- WHAT TO DO -
For this task, copy the data that follows exactly, keeping every character.

- DATA -

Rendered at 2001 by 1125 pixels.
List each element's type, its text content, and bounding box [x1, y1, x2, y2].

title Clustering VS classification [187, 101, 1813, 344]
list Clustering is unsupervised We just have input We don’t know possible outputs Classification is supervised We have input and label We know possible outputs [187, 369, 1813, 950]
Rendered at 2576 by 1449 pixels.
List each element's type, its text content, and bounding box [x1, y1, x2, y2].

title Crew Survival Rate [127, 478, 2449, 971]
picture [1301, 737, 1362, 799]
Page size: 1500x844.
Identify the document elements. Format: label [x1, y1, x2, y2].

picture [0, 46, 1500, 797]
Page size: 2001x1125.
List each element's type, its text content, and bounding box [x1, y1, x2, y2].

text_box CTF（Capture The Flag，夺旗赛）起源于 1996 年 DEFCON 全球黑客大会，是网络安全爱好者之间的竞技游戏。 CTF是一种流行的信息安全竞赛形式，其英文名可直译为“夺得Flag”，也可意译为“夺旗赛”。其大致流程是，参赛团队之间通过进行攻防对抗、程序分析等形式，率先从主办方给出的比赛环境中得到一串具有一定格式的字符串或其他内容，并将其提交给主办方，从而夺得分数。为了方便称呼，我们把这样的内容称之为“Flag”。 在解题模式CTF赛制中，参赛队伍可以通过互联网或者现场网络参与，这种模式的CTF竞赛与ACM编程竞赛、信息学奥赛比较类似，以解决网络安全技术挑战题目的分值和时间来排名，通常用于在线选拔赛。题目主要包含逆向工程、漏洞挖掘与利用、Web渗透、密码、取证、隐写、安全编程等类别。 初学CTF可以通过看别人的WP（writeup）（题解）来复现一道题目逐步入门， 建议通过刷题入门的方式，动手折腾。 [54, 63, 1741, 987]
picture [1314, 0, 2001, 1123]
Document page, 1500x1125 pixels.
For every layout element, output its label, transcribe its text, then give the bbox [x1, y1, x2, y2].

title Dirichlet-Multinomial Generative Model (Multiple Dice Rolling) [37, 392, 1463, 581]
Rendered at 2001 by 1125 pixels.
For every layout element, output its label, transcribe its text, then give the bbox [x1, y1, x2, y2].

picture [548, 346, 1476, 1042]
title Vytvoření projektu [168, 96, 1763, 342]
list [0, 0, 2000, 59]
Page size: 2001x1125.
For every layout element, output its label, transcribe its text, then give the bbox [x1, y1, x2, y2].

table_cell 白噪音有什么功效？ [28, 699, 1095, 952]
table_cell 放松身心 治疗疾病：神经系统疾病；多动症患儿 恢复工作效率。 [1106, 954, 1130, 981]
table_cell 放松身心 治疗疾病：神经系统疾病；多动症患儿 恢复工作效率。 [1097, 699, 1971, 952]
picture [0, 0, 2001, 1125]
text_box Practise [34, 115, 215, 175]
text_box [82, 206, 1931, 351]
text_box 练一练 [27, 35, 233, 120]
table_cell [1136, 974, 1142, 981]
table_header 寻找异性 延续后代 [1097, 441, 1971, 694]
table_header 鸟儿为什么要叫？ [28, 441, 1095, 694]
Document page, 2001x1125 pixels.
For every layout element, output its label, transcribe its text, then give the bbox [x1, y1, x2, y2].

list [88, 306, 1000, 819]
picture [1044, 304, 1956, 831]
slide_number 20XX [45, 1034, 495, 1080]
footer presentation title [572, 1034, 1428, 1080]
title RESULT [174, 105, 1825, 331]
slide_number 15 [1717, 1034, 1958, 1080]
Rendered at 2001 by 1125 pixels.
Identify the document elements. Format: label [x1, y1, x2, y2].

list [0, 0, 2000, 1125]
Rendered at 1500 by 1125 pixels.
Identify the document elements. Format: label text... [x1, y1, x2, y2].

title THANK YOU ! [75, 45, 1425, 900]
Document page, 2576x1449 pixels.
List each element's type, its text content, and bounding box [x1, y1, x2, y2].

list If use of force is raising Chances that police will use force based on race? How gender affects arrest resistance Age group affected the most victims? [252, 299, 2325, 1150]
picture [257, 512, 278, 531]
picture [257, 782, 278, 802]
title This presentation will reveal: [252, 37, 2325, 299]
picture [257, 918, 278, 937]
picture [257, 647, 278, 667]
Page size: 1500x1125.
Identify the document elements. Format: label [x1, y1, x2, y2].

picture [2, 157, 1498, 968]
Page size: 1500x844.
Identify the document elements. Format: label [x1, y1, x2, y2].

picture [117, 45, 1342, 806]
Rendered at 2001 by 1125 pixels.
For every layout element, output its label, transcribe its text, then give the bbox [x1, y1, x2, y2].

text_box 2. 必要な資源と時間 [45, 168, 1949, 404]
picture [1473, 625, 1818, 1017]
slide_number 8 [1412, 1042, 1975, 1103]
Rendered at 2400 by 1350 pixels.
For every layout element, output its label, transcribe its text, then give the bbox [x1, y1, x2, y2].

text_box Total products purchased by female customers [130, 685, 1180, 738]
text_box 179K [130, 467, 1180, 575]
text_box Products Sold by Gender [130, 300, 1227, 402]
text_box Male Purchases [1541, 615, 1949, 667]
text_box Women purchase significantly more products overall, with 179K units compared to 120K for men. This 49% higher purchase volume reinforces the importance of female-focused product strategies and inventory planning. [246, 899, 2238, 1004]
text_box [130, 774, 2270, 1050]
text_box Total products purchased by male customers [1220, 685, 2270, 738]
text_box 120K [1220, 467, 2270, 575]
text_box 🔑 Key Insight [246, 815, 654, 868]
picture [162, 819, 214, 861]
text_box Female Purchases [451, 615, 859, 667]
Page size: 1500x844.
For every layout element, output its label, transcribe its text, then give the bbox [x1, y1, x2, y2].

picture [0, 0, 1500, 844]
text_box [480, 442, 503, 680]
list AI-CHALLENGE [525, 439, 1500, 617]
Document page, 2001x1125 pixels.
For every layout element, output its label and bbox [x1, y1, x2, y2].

- EXPECTED ANSWER -
Rendered at 2001 by 1125 pixels.
List each element's type, its text content, and bounding box [x1, y1, x2, y2].

title Clustering VS classification [187, 101, 1813, 344]
list Clustering is unsupervised We just have input We don’t know possible outputs Classification is supervised We have input and label We know possible outputs [187, 369, 1813, 950]
Rendered at 2576 by 1449 pixels.
List each element's type, its text content, and bounding box [x1, y1, x2, y2].

title Crew Survival Rate [127, 478, 2449, 971]
picture [1301, 737, 1362, 799]
Page size: 1500x844.
Identify the document elements. Format: label [x1, y1, x2, y2].

picture [0, 46, 1500, 797]
Page size: 2001x1125.
List each element's type, its text content, and bounding box [x1, y1, x2, y2].

text_box CTF（Capture The Flag，夺旗赛）起源于 1996 年 DEFCON 全球黑客大会，是网络安全爱好者之间的竞技游戏。 CTF是一种流行的信息安全竞赛形式，其英文名可直译为“夺得Flag”，也可意译为“夺旗赛”。其大致流程是，参赛团队之间通过进行攻防对抗、程序分析等形式，率先从主办方给出的比赛环境中得到一串具有一定格式的字符串或其他内容，并将其提交给主办方，从而夺得分数。为了方便称呼，我们把这样的内容称之为“Flag”。 在解题模式CTF赛制中，参赛队伍可以通过互联网或者现场网络参与，这种模式的CTF竞赛与ACM编程竞赛、信息学奥赛比较类似，以解决网络安全技术挑战题目的分值和时间来排名，通常用于在线选拔赛。题目主要包含逆向工程、漏洞挖掘与利用、Web渗透、密码、取证、隐写、安全编程等类别。 初学CTF可以通过看别人的WP（writeup）（题解）来复现一道题目逐步入门， 建议通过刷题入门的方式，动手折腾。 [54, 63, 1741, 987]
picture [1314, 0, 2001, 1123]
Document page, 1500x1125 pixels.
For every layout element, output its label, transcribe its text, then give the bbox [x1, y1, x2, y2].

title Dirichlet-Multinomial Generative Model (Multiple Dice Rolling) [37, 392, 1463, 581]
Rendered at 2001 by 1125 pixels.
For every layout element, output its label, transcribe its text, then give the bbox [x1, y1, x2, y2].

picture [548, 346, 1476, 1042]
title Vytvoření projektu [168, 96, 1763, 342]
list [0, 0, 2000, 59]
Page size: 2001x1125.
For every layout element, output its label, transcribe its text, then give the bbox [x1, y1, x2, y2].

table_cell 白噪音有什么功效？ [28, 699, 1095, 952]
table_cell 放松身心 治疗疾病：神经系统疾病；多动症患儿 恢复工作效率。 [1106, 954, 1130, 981]
table_cell 放松身心 治疗疾病：神经系统疾病；多动症患儿 恢复工作效率。 [1097, 699, 1971, 952]
picture [0, 0, 2001, 1125]
text_box Practise [34, 115, 215, 175]
text_box [82, 206, 1931, 351]
text_box 练一练 [27, 35, 233, 120]
table_cell [1136, 974, 1142, 981]
table_header 寻找异性 延续后代 [1097, 441, 1971, 694]
table_header 鸟儿为什么要叫？ [28, 441, 1095, 694]
Document page, 2001x1125 pixels.
For every layout element, output its label, transcribe its text, then give the bbox [x1, y1, x2, y2].

list [88, 306, 1000, 819]
picture [1044, 304, 1956, 831]
slide_number 20XX [45, 1034, 495, 1080]
footer presentation title [572, 1034, 1428, 1080]
title RESULT [174, 105, 1825, 331]
slide_number 15 [1717, 1034, 1958, 1080]
Rendered at 2001 by 1125 pixels.
Identify the document elements. Format: label [x1, y1, x2, y2].

list [0, 0, 2000, 1125]
Rendered at 1500 by 1125 pixels.
Identify the document elements. Format: label text... [x1, y1, x2, y2].

title THANK YOU ! [75, 45, 1425, 900]
Document page, 2576x1449 pixels.
List each element's type, its text content, and bounding box [x1, y1, x2, y2].

list If use of force is raising Chances that police will use force based on race? How gender affects arrest resistance Age group affected the most victims? [252, 299, 2325, 1150]
picture [257, 512, 278, 531]
picture [257, 782, 278, 802]
title This presentation will reveal: [252, 37, 2325, 299]
picture [257, 918, 278, 937]
picture [257, 647, 278, 667]
Page size: 1500x1125.
Identify the document elements. Format: label [x1, y1, x2, y2].

picture [2, 157, 1498, 968]
Page size: 1500x844.
Identify the document elements. Format: label [x1, y1, x2, y2].

picture [117, 45, 1342, 806]
Rendered at 2001 by 1125 pixels.
For every layout element, output its label, transcribe its text, then give the bbox [x1, y1, x2, y2].

text_box 2. 必要な資源と時間 [45, 168, 1949, 404]
picture [1473, 625, 1818, 1017]
slide_number 8 [1412, 1042, 1975, 1103]
Rendered at 2400 by 1350 pixels.
For every layout element, output its label, transcribe its text, then give the bbox [x1, y1, x2, y2].

text_box Total products purchased by female customers [130, 685, 1180, 738]
text_box 179K [130, 467, 1180, 575]
text_box Products Sold by Gender [130, 300, 1227, 402]
text_box Male Purchases [1541, 615, 1949, 667]
text_box Women purchase significantly more products overall, with 179K units compared to 120K for men. This 49% higher purchase volume reinforces the importance of female-focused product strategies and inventory planning. [246, 899, 2238, 1004]
text_box [130, 774, 2270, 1050]
text_box Total products purchased by male customers [1220, 685, 2270, 738]
text_box 120K [1220, 467, 2270, 575]
text_box 🔑 Key Insight [246, 815, 654, 868]
picture [162, 819, 214, 861]
text_box Female Purchases [451, 615, 859, 667]
Page size: 1500x844.
For every layout element, output its label, transcribe its text, then give the bbox [x1, y1, x2, y2].

picture [0, 0, 1500, 844]
text_box [480, 442, 503, 680]
list AI-CHALLENGE [525, 439, 1500, 617]
Document page, 2001x1125 pixels.
For every layout element, output its label and bbox [x1, y1, x2, y2].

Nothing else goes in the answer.